Unlike some of their peers, what I most admire about Antichrist is that they are thrash straight-up, no bullshit: no blackening, no crossover, no crust. I don't have a problem with those things but I don't need them and neither do Antichrist. Tracks like "The Entity," "The Black Pharoah," & "Burned Beyond Recognition" differentiate themselves not by subversion of thrash templates, or the layering of outside influence, but by just being as tricked out as thrash can get -- pushing the velocity, honing the riffs, crafting the changes, varying the vocals. This is the lesson that gave the greatest early thrash bands their success. Antichrist has chops, shows them sparingly, just enough to keep you coming back for more.

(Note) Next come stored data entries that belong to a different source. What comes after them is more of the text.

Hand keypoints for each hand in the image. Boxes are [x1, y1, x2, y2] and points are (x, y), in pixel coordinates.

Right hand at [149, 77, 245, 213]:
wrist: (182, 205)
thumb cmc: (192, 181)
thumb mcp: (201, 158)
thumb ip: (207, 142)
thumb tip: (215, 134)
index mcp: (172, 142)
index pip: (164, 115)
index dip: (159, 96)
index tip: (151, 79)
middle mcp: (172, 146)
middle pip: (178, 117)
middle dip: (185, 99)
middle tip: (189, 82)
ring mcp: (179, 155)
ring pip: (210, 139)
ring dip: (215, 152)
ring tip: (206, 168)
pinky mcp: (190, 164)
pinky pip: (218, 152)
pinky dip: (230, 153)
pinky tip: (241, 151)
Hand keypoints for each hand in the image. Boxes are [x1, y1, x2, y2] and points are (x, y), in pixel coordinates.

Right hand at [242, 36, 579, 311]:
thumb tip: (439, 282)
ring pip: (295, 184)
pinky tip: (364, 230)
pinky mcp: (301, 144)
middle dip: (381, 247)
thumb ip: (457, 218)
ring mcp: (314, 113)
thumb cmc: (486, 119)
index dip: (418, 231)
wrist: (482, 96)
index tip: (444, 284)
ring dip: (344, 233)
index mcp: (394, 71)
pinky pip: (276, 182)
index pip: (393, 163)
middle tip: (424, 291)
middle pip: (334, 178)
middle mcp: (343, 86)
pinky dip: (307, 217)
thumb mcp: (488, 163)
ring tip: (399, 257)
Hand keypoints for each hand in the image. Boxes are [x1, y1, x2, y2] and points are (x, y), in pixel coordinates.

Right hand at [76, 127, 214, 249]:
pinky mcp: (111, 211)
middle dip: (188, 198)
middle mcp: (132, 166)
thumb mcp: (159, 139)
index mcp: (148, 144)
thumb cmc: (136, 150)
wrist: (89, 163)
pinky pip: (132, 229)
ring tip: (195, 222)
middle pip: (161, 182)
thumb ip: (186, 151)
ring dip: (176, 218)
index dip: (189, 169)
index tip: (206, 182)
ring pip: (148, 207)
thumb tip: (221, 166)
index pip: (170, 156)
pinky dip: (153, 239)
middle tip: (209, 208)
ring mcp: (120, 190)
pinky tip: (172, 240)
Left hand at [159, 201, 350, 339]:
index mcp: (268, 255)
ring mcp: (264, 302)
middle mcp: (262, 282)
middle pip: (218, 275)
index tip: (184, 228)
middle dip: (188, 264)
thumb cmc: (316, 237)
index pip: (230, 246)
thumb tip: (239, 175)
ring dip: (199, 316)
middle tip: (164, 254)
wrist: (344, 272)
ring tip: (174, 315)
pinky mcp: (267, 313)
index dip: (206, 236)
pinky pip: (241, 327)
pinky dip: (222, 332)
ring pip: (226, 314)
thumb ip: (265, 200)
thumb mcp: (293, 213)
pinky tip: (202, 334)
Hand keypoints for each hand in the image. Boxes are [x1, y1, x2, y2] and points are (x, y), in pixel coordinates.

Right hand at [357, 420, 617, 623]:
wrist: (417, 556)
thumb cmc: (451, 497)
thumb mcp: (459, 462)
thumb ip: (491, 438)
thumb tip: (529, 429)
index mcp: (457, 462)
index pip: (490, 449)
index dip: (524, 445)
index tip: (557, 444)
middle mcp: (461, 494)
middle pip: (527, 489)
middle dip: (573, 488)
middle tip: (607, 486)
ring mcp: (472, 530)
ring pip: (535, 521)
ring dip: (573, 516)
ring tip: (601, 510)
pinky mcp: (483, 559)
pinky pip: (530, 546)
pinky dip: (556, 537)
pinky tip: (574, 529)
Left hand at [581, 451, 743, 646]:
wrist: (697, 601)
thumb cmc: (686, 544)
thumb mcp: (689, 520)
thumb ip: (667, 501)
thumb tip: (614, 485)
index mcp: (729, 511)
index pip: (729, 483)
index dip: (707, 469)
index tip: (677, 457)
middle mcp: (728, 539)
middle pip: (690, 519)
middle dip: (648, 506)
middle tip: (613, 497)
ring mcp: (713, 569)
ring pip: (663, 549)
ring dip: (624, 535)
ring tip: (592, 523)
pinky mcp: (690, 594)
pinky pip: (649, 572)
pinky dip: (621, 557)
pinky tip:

If this record isn't quite as successful as Forbidden World, well, it is hard to follow-up such a world beater, one the broke down the doors of what the potential for retro thrash could actually be. That said, Sinful Birth is a solid as they come, a snarling rage beast of evil thrash that will set most pizza party scenesters screaming for their lives and sanity. One could quibble here-and-there with some small choices and I wish Steken had stuck to his more manically unhinged vocal delivery, the smoothing out of which (he sticks to a mostly mid-register yell with occasional high screams) is the one big fault found. Not sure that Sinful Birth will unseat either Condor or Vampire's latest as my thrash record of the year but taken together the three form an unholy alliance not seen since the earliest, best days of the genre.